Quand il partit se coucher, affreusement tard ou abominablement tôt, il ne put s’empêcher de sourire malgré le manque et la douleur dans sa poitrine. Avec un peu plus d’efforts, elle aurait peut-être pu se trouver à ses côtés ? Non ?
Combien de fois lui avait-elle dit qu’elle n’était pas une fille facile ? Et combien de vents devrait-il se prendre avant d’enfin prendre ça en compte ?
Il n’avait pas répondu à son message et avait passé une bonne partie de la soirée à discuter avec Camille, il lui avait dit qu’elle était sublime, rayonnante, il lui avait fait d’innombrables câlins et beaucoup de bisous. L'autre, il n’avait cessé de penser à June. Étrangement, ça l’avait plus fatigué que tout le concert qu’il avait donné et toute l’énergie qu’il y avait dépensée.
Des tas de questions l’empêchaient de s’assoupir. Il était plus de 4h du matin, est-ce qu’elle dormait, elle ? Probablement, qui ne dormait pas à cette heure-ci ? Était-elle bien rentrée ? Seule ? Qu’est-ce qu’elle avait pensé de la soirée ? Est-ce qu’elle allait bientôt lui reparler ?
Il aurait tellement aimé la voire, pas forcément passer du temps avec elle, mais au moins l’avoir pleinement dans son champs de vision pour l’observer sans qu’elle ne s’en rende compte. Voir comment elle était habillée, maquillée, coiffée. Si elle était heureuse, ou non. Il avait gagné cette faculté de percer son masque pour capter les émotions qu’elle s’efforçait de camoufler.

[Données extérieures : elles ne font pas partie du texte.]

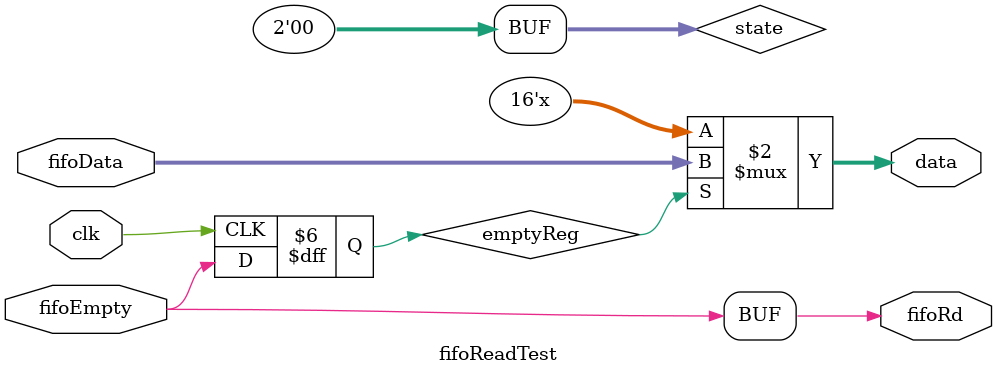
<source format=v>
`timescale 1ns / 1ps


module fifoReadTest(
    input clk,
    output [15:0] data,
    
    input fifoEmpty,
    input [15:0] fifoData,
    output fifoRd
    );
    
assign fifoRd = fifoEmpty;
assign data = (emptyReg == 1) ? (fifoData) : 16'bz;

reg [1:0] state  = 0;
reg flag;    
reg emptyReg = 0;

always @(posedge clk)
begin
    emptyReg <= fifoEmpty;
//    case (state)
//        0: 
//        begin
//            if(fifoEmpty == 1)
//                begin
//                    state <= 1;
//                    fifoRd <= 1;
//                end
//            else
//                begin
//                    fifoRd <= 0;            
//                end
//            flag <= 0;
//        end
//        1:
//        begin
//            fifoRd <= 0;
//            flag <= 1;
//            state <= 0;
//        end
//    endcase    
end
 
endmodule

</source>
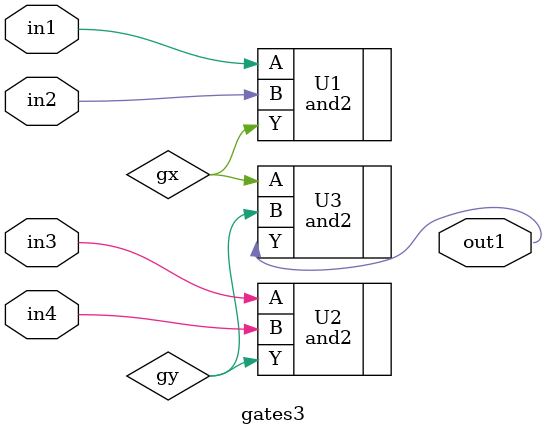
<source format=v>
module gates3 ( 
  input in1,
  input in2,
  input in3,
  input in4,
  output wire out1
  );
 
and2 U1 ( .A(in1), .B(in2), .Y(gx) );
and2 U2 ( .A(in3), .B(in4), .Y(gy) );
and2 U3 ( .A(gx), .B(gy), .Y(out1) );
 
endmodule


</source>
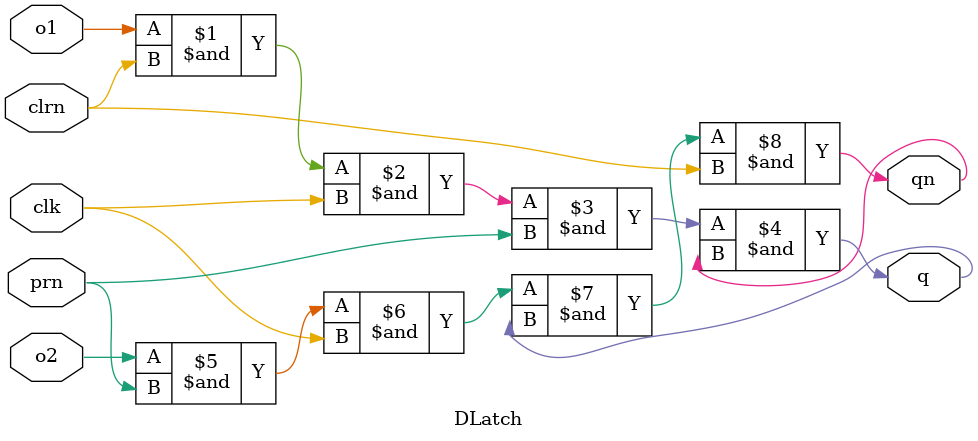
<source format=v>
module DLatch(     input o1,
                   input clrn,
                   input clk,
                   input o2,
                   input prn,
                   output q,
                   output qn);
    assign q = (o1 & clrn & clk) & prn & qn;
    assign qn = (o2 & prn & clk) & q & clrn;
endmodule
</source>
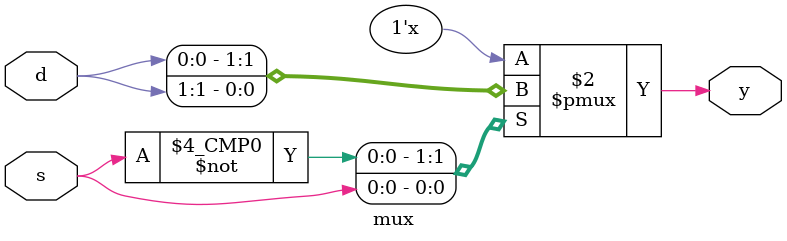
<source format=v>
`timescale 1ns / 1ps

module mux(y,s,d);
output y;
input  s;
input [1:0] d;
reg y;

always@(*)
begin
case({s})
1'b0 : y=d[0];
1'b1 : y=d[1];
endcase
end
endmodule
    
</source>
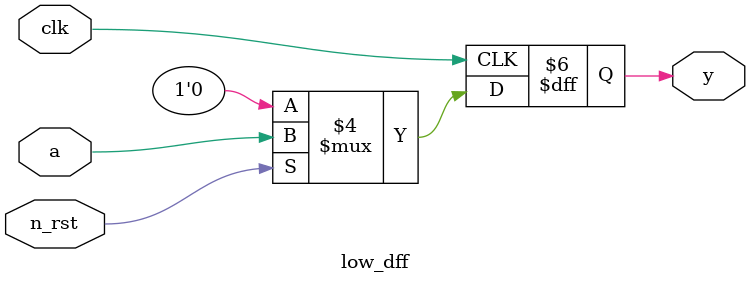
<source format=v>
module low_dff(
    input a,
	input clk,
	input n_rst,
	output reg y
);
	always@(posedge clk )
	begin
		if(!n_rst)
			y <= 1'b0;
		else
			y <= a;
	end

endmodule

</source>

Des trucs bêtes. Quand elle était vexée. Quand elle mentait. Quand elle ne se sentait pas bien. Quand elle était en colère. Triste. Et surtout, quand elle était heureuse.

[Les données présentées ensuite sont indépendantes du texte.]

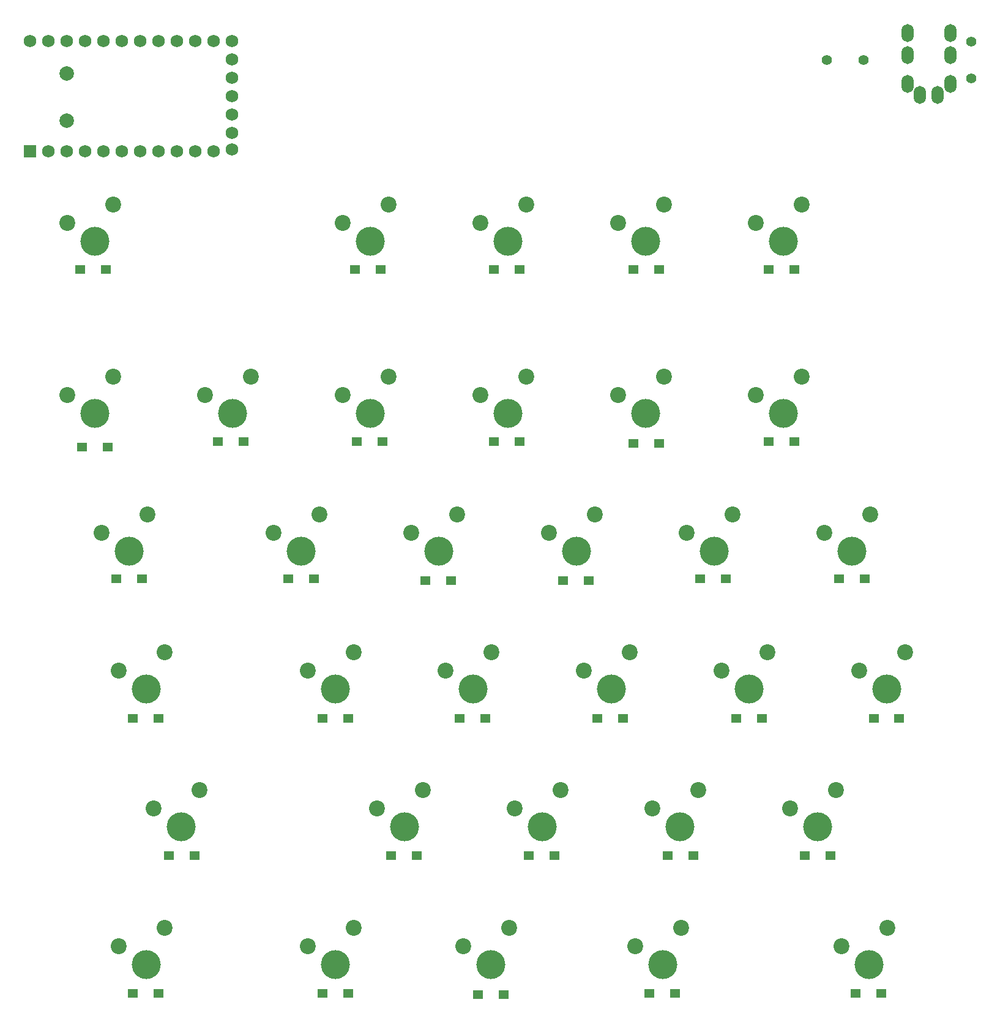
<source format=gts>
G04 #@! TF.GenerationSoftware,KiCad,Pcbnew,(5.1.8)-1*
G04 #@! TF.CreationDate,2020-12-06T03:25:52+09:00*
G04 #@! TF.ProjectId,keyboard-layouter-playground,6b657962-6f61-4726-942d-6c61796f7574,rev?*
G04 #@! TF.SameCoordinates,Original*
G04 #@! TF.FileFunction,Soldermask,Top*
G04 #@! TF.FilePolarity,Negative*
%FSLAX46Y46*%
G04 Gerber Fmt 4.6, Leading zero omitted, Abs format (unit mm)*
G04 Created by KiCad (PCBNEW (5.1.8)-1) date 2020-12-06 03:25:52*
%MOMM*%
%LPD*%
G01*
G04 APERTURE LIST*
%ADD10C,1.397000*%
%ADD11C,4.000000*%
%ADD12C,2.200000*%
%ADD13R,1.400000X1.300000*%
%ADD14O,1.700000X2.500000*%
%ADD15C,1.752600*%
%ADD16R,1.752600X1.752600*%
%ADD17C,2.000000*%
G04 APERTURE END LIST*
D10*
X150500000Y-100460000D03*
X150500000Y-105540000D03*
X130460000Y-103000000D03*
X135540000Y-103000000D03*
D11*
X119698000Y-189992000D03*
D12*
X115888000Y-187452000D03*
X122238000Y-184912000D03*
D13*
X43025000Y-213000000D03*
X39475000Y-213000000D03*
X138025000Y-232000000D03*
X134475000Y-232000000D03*
X38025000Y-232000000D03*
X34475000Y-232000000D03*
X38025000Y-194000000D03*
X34475000Y-194000000D03*
X35775000Y-174750000D03*
X32225000Y-174750000D03*
X109525000Y-232000000D03*
X105975000Y-232000000D03*
X85775000Y-232250000D03*
X82225000Y-232250000D03*
X64275000Y-232000000D03*
X60725000Y-232000000D03*
X131025000Y-213000000D03*
X127475000Y-213000000D03*
X112025000Y-213000000D03*
X108475000Y-213000000D03*
X92775000Y-213000000D03*
X89225000Y-213000000D03*
X73775000Y-213000000D03*
X70225000Y-213000000D03*
X140525000Y-194000000D03*
X136975000Y-194000000D03*
X121525000Y-194000000D03*
X117975000Y-194000000D03*
X102275000Y-194000000D03*
X98725000Y-194000000D03*
X83275000Y-194000000D03*
X79725000Y-194000000D03*
X64275000Y-194000000D03*
X60725000Y-194000000D03*
X135775000Y-174750000D03*
X132225000Y-174750000D03*
X116525000Y-174750000D03*
X112975000Y-174750000D03*
X97525000Y-175000000D03*
X93975000Y-175000000D03*
X78525000Y-175000000D03*
X74975000Y-175000000D03*
X59525000Y-174750000D03*
X55975000Y-174750000D03*
X126025000Y-155750000D03*
X122475000Y-155750000D03*
X107275000Y-156000000D03*
X103725000Y-156000000D03*
X88025000Y-155750000D03*
X84475000Y-155750000D03*
X69025000Y-155750000D03*
X65475000Y-155750000D03*
X49775000Y-155750000D03*
X46225000Y-155750000D03*
X31025000Y-156500000D03*
X27475000Y-156500000D03*
X126025000Y-132000000D03*
X122475000Y-132000000D03*
X107275000Y-132000000D03*
X103725000Y-132000000D03*
X88025000Y-132000000D03*
X84475000Y-132000000D03*
X68775000Y-132000000D03*
X65225000Y-132000000D03*
X30775000Y-132000000D03*
X27225000Y-132000000D03*
D14*
X141650000Y-106300000D03*
X145850000Y-107800000D03*
X141650000Y-99300000D03*
X141650000Y-102300000D03*
X147600000Y-99300000D03*
X147600000Y-102300000D03*
X147600000Y-106300000D03*
X143400000Y-107800000D03*
D11*
X36354000Y-228092000D03*
D12*
X32544000Y-225552000D03*
X38894000Y-223012000D03*
D15*
X48220000Y-113080000D03*
X48220000Y-110540000D03*
X48220000Y-108000000D03*
X48220000Y-105460000D03*
X48220000Y-102920000D03*
X20280000Y-100380000D03*
X48220000Y-115391400D03*
X22820000Y-100380000D03*
X25360000Y-100380000D03*
X27900000Y-100380000D03*
X30440000Y-100380000D03*
X32980000Y-100380000D03*
X35520000Y-100380000D03*
X38060000Y-100380000D03*
X40600000Y-100380000D03*
X43140000Y-100380000D03*
X45680000Y-100380000D03*
X48220000Y-100380000D03*
X45680000Y-115620000D03*
X43140000Y-115620000D03*
X40600000Y-115620000D03*
X38060000Y-115620000D03*
X35520000Y-115620000D03*
X32980000Y-115620000D03*
X30440000Y-115620000D03*
X27900000Y-115620000D03*
X25360000Y-115620000D03*
X22820000Y-115620000D03*
D16*
X20280000Y-115620000D03*
D17*
X25350000Y-104850000D03*
X25350000Y-111350000D03*
D11*
X41190600Y-209042000D03*
D12*
X37380600Y-206502000D03*
X43730600Y-203962000D03*
D11*
X136366000Y-228092000D03*
D12*
X132556000Y-225552000D03*
X138906000Y-223012000D03*
D11*
X33973000Y-170942000D03*
D12*
X30163000Y-168402000D03*
X36513000Y-165862000D03*
D11*
X36354000Y-189992000D03*
D12*
X32544000Y-187452000D03*
X38894000Y-184912000D03*
D11*
X107791000Y-228092000D03*
D12*
X103981000Y-225552000D03*
X110331000Y-223012000D03*
D11*
X83978500Y-228092000D03*
D12*
X80168500Y-225552000D03*
X86518500Y-223012000D03*
D11*
X62547500Y-228092000D03*
D12*
X58737500Y-225552000D03*
X65087500Y-223012000D03*
D11*
X138748000Y-189992000D03*
D12*
X134938000Y-187452000D03*
X141288000Y-184912000D03*
D11*
X129222000Y-209042000D03*
D12*
X125412000Y-206502000D03*
X131762000Y-203962000D03*
D11*
X110172000Y-209042000D03*
D12*
X106362000Y-206502000D03*
X112712000Y-203962000D03*
D11*
X86360000Y-151892000D03*
D12*
X82550000Y-149352000D03*
X88900000Y-146812000D03*
D11*
X95885000Y-170942000D03*
D12*
X92075000Y-168402000D03*
X98425000Y-165862000D03*
D11*
X67310000Y-128080000D03*
D12*
X63500000Y-125540000D03*
X69850000Y-123000000D03*
D11*
X72072500Y-209042000D03*
D12*
X68262500Y-206502000D03*
X74612500Y-203962000D03*
D11*
X57785000Y-170942000D03*
D12*
X53975000Y-168402000D03*
X60325000Y-165862000D03*
D11*
X100648000Y-189992000D03*
D12*
X96838000Y-187452000D03*
X103188000Y-184912000D03*
D11*
X124460000Y-151892000D03*
D12*
X120650000Y-149352000D03*
X127000000Y-146812000D03*
D11*
X133985000Y-170942000D03*
D12*
X130175000Y-168402000D03*
X136525000Y-165862000D03*
D11*
X114935000Y-170942000D03*
D12*
X111125000Y-168402000D03*
X117475000Y-165862000D03*
D11*
X76835000Y-170942000D03*
D12*
X73025000Y-168402000D03*
X79375000Y-165862000D03*
D11*
X67310000Y-151892000D03*
D12*
X63500000Y-149352000D03*
X69850000Y-146812000D03*
D11*
X105410000Y-128080000D03*
D12*
X101600000Y-125540000D03*
X107950000Y-123000000D03*
D11*
X86360000Y-128080000D03*
D12*
X82550000Y-125540000D03*
X88900000Y-123000000D03*
D11*
X29210000Y-128080000D03*
D12*
X25400000Y-125540000D03*
X31750000Y-123000000D03*
D11*
X29210000Y-151892000D03*
D12*
X25400000Y-149352000D03*
X31750000Y-146812000D03*
D11*
X81597500Y-189992000D03*
D12*
X77787500Y-187452000D03*
X84137500Y-184912000D03*
D11*
X62547500Y-189992000D03*
D12*
X58737500Y-187452000D03*
X65087500Y-184912000D03*
D11*
X105410000Y-151892000D03*
D12*
X101600000Y-149352000D03*
X107950000Y-146812000D03*
D11*
X124460000Y-128080000D03*
D12*
X120650000Y-125540000D03*
X127000000Y-123000000D03*
D11*
X48260000Y-151892000D03*
D12*
X44450000Y-149352000D03*
X50800000Y-146812000D03*
D11*
X91122500Y-209042000D03*
D12*
X87312500Y-206502000D03*
X93662500Y-203962000D03*
M02*

</source>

Vous vous êtes déjà arrêté de vivre plusieurs minutes simplement pour contempler la personne que vous aimiez, quand cette dernière est occupée ? Juste pour apprécier un peu plus douloureusement tous les détails qui la définissent ? Ça peut être la manière dont elle baisse les yeux sur le sol, la manière dont elle regarde son interlocuteur/rice. Le moment où elle se frotte le visage, la seconde avant qu’elle ne rigole, et celle d’après, quand son visage redevient sérieux. Puis, quand elle hausse les épaules et secoue la tête de droite à gauche pour répondre à une question. Quand elle sourit. De l’esquisse discrète au coin des lèvres, à l’éclatement sur ses traits tout entier.
Il se roula dans le lit jusqu’à attraper son téléphone sur la table de nuit plus loin. Harry inspira si fort que ce fut la seule chose audible dans la chambre d’hôtel. Il supportait de moins en moins la solitude, et le contraste entre sa vie de chanteur populaire et son manque de vie sentimentale le troublait. Il avait l’impression de passer de tout, à rien. D’être en face de milliers de filles en train de crier son prénom au stade où il était prêt à crier celui d’une seule d’entre elle.
Il déverrouilla son écran en moins d’une seconde, et, connaissant la manipulation par cœur, il arriva dans son répertoire à la lettre B. Bébé. Jamais, il n’avait été prêt à le modifier en un simple ‘June Cooper’, parce qu’en notant enfin ça, il aurait accepté le fait qu’elle soit qu’un énième contact, qu’une connaissance, qu’une étrangère. Il aurait accepté le fait qu’il devait tourner la page et passer à autre chose.
Hésitation.
×××
Le bruit strident de son portable vibrant contre la table de nuit l’a tira brutalement du sommeil dans lequel elle s’était volontiers laissé happer. Elle l’attrapa du bout des doigts, épuisée, et fut surprise d’y découvrir un message qu’elle n’aurait jamais pensé lire maintenant.